Extracted material:
━━━━━━━━━━━━━━━━

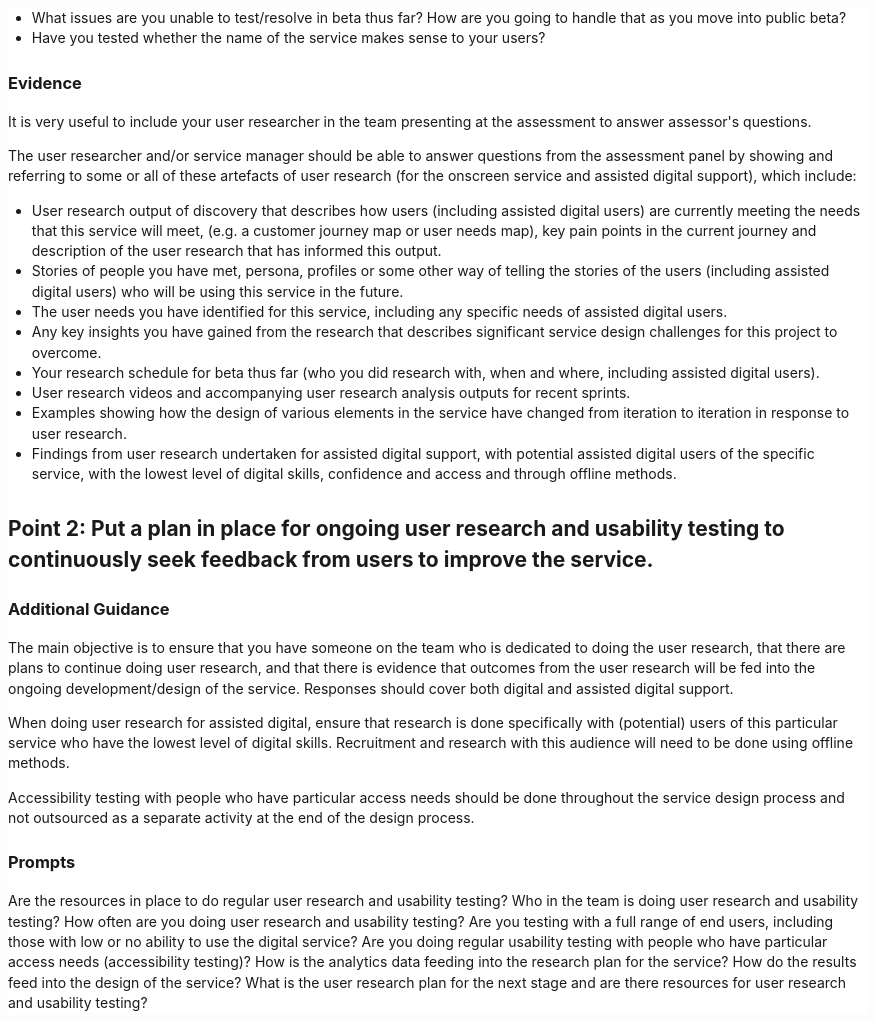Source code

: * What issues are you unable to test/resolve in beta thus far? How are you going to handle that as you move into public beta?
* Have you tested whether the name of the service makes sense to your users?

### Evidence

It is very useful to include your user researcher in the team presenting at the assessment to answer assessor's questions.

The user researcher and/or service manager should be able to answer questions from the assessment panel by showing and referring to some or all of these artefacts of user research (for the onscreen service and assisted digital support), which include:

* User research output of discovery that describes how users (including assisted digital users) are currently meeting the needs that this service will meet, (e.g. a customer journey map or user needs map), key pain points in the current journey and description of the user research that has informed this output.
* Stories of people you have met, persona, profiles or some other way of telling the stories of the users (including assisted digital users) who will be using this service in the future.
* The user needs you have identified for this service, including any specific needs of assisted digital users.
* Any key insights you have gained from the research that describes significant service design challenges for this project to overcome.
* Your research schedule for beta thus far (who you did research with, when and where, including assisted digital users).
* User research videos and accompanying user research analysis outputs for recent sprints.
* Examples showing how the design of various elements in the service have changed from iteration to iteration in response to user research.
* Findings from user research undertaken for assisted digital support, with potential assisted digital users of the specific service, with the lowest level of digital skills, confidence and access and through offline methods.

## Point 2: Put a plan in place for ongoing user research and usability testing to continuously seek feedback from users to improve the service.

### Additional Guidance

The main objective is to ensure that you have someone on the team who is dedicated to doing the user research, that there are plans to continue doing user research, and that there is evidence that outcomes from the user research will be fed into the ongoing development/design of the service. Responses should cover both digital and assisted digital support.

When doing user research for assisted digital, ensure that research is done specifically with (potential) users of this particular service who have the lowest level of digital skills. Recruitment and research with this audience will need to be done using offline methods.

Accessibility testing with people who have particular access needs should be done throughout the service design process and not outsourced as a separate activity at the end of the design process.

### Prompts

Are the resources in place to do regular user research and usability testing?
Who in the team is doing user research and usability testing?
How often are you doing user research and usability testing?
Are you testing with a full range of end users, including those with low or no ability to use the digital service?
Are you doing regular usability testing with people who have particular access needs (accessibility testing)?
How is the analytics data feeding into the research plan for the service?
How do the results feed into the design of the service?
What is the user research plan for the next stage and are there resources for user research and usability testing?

━━━━━━━━━━━━━━━━

Task item:
Could you reproduce the entries from the line containing "Are the resources" through the end of the entries, changing "usability testing" to "usability sessions" and keeping everything else the same? Give only those lines.

Finished task:
Are the resources in place to do regular user research and usability sessions?
Who in the team is doing user research and usability sessions?
How often are you doing user research and usability sessions?
Are you testing with a full range of end users, including those with low or no ability to use the digital service?
Are you doing regular usability sessions with people who have particular access needs (accessibility testing)?
How is the analytics data feeding into the research plan for the service?
How do the results feed into the design of the service?
What is the user research plan for the next stage and are there resources for user research and usability sessions?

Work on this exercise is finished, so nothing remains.